▶ **Your task**
Every line with the string "connection" in it belongs in your answer, so copy them all from the data.

▶ **Data excerpts**
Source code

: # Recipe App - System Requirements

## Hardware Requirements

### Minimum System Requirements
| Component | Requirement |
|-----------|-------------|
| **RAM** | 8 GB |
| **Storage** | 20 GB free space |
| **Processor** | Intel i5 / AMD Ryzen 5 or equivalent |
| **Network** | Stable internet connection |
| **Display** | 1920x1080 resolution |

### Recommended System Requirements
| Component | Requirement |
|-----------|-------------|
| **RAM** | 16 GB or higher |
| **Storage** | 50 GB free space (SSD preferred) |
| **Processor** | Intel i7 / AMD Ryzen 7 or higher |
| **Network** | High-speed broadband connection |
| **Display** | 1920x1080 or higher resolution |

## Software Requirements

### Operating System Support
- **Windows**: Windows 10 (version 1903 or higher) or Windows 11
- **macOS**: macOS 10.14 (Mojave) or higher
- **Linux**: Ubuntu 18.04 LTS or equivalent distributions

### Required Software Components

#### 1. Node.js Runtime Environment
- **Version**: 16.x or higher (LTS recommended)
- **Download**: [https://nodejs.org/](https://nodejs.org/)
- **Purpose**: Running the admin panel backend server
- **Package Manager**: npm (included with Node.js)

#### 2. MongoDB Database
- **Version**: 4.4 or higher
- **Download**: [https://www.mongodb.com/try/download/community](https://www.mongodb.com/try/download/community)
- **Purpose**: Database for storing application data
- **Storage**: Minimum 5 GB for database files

▶ **Solution below**
| **Network** | Stable internet connection |
| **Network** | High-speed broadband connection |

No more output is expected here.